Despite some analysts claiming TPG’s run is over, the stock has leaped 21 per cent in the last month.
Photo: Rob Homer
The personal fortune of publicity-shy billionaire David Teoh has grown to $1.3 billion after more share price growth at TPG Telecommunications, the listed telco he founded and runs.
TPG stock is up 21 per cent over the past month and this rise alone has added $225 million to his net wealth.
A 3 per cent fall the share price since September 19 has done little to slow the long term trend. Over the past 12 months, TPG’s stock has risen in value by 98 per cent to closer at $4.37 on September 27.
In January 2009, the shares were worth as little as 15¢ each.
The price rises have lifted TPG’s market capitalisation to $3.5 billion and makes it a bigger company than Qantas Airways, which is worth $3.4 billion.
Teoh and the co-owner of his 36 per cent stake in TPG, his wife Vicky, were worth $525 million on last year’s Rich 200 list, which was published in May 2012.
By May this year, they were billionaires with a $1.06 billion fortune their ranking on the lost had climbed from 77th to 34th.
The question now becomes whether the extraordinary run can continue.
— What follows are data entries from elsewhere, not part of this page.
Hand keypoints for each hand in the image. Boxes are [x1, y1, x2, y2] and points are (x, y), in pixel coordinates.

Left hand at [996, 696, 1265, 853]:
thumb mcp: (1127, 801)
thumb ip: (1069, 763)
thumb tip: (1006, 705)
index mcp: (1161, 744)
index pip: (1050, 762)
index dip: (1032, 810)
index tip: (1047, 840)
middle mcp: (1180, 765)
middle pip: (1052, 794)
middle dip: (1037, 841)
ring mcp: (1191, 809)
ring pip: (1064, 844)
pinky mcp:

TPG under Teoh’s leadership has proven itself as a smart acquirer of companies and it has built enviable fibre infrastructure across major metropolitan areas.
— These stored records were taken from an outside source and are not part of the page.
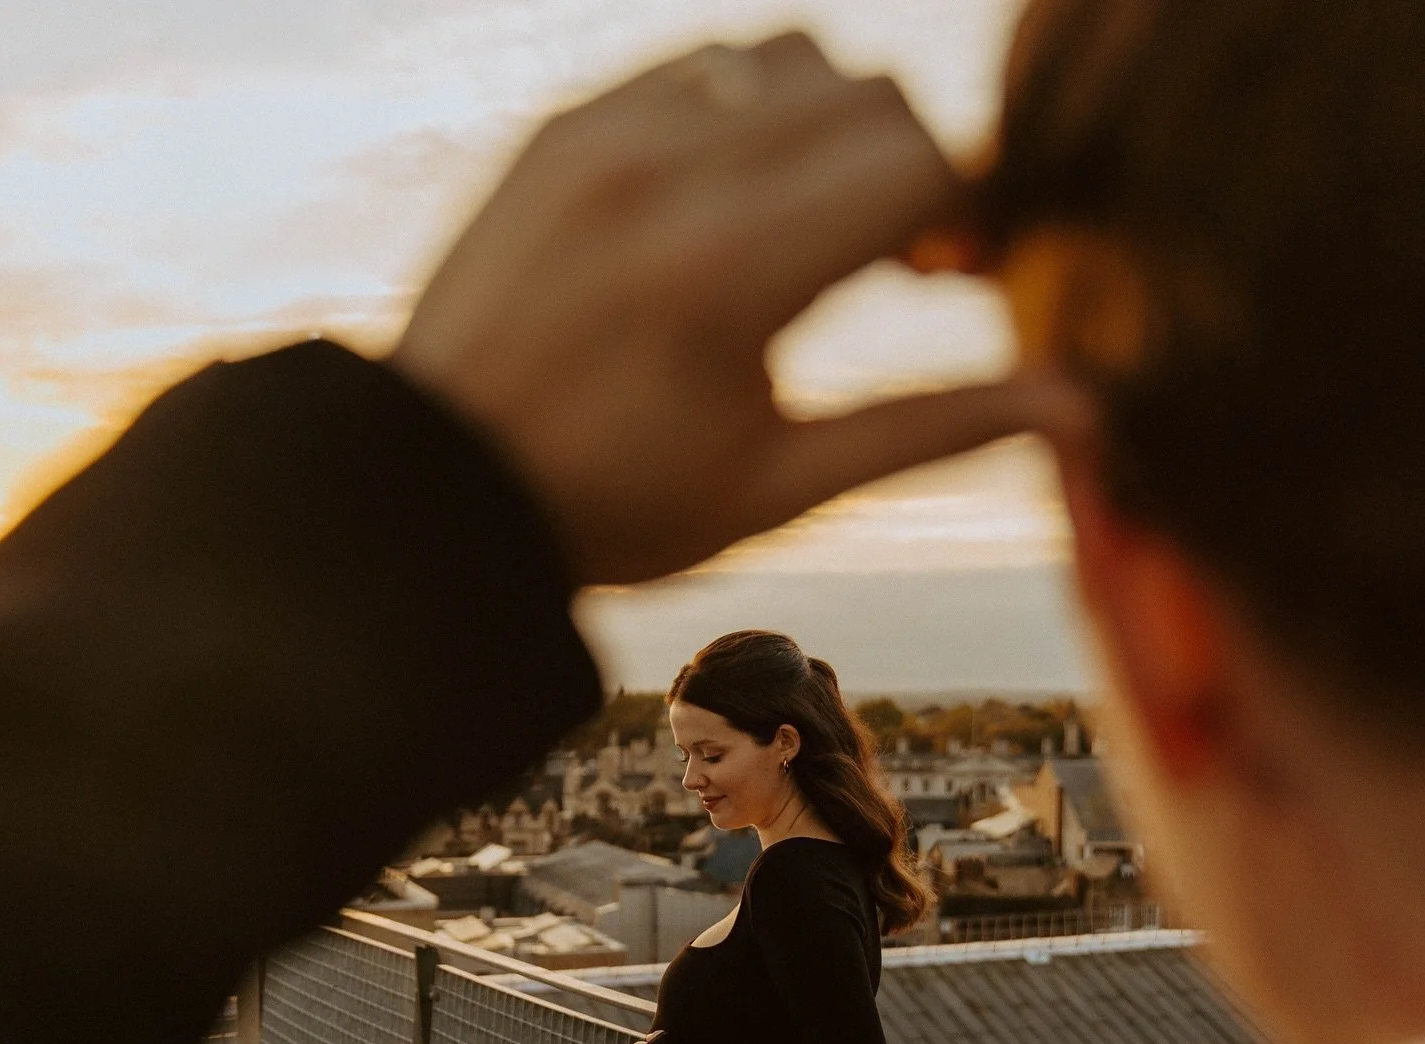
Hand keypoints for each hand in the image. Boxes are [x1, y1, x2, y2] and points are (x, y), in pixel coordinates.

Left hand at [392, 33, 1088, 584]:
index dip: (970, 212)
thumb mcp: (783, 487)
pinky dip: (749, 112)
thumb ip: (933, 429)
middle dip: (912, 169)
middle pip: (870, 96)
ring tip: (814, 226)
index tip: (959, 275)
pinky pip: (700, 63)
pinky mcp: (565, 124)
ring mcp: (608, 134)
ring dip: (835, 126)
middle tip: (900, 263)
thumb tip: (1080, 409)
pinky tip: (735, 200)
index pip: (919, 164)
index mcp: (735, 273)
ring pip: (790, 57)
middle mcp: (674, 172)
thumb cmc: (618, 509)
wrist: (441, 488)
A lack of reliance on the services of incumbents like Telstra mean TPG have been able to provide cheap broadband and customers have signed up in droves.
On September 17, TPG released a preliminary financial report for the year to June 30, 2013 and the results in it were suitably impressive.
Revenue, EBITDA and net profit were all up and debt levels were substantially reduced.
The problem for Teoh is that his investors have grown accustomed to fast growth and not everyone is convinced that there is much left for TPG.
Nick Harris, an analyst from RBS Morgans, is among those who suggest that Teoh’s billion dollar run may be coming to an end.
“We see TPG as now priced for success [but] this seems very optimistic,” Harris says.
“We see a high likelihood of disappointment as the facts start to solidify.”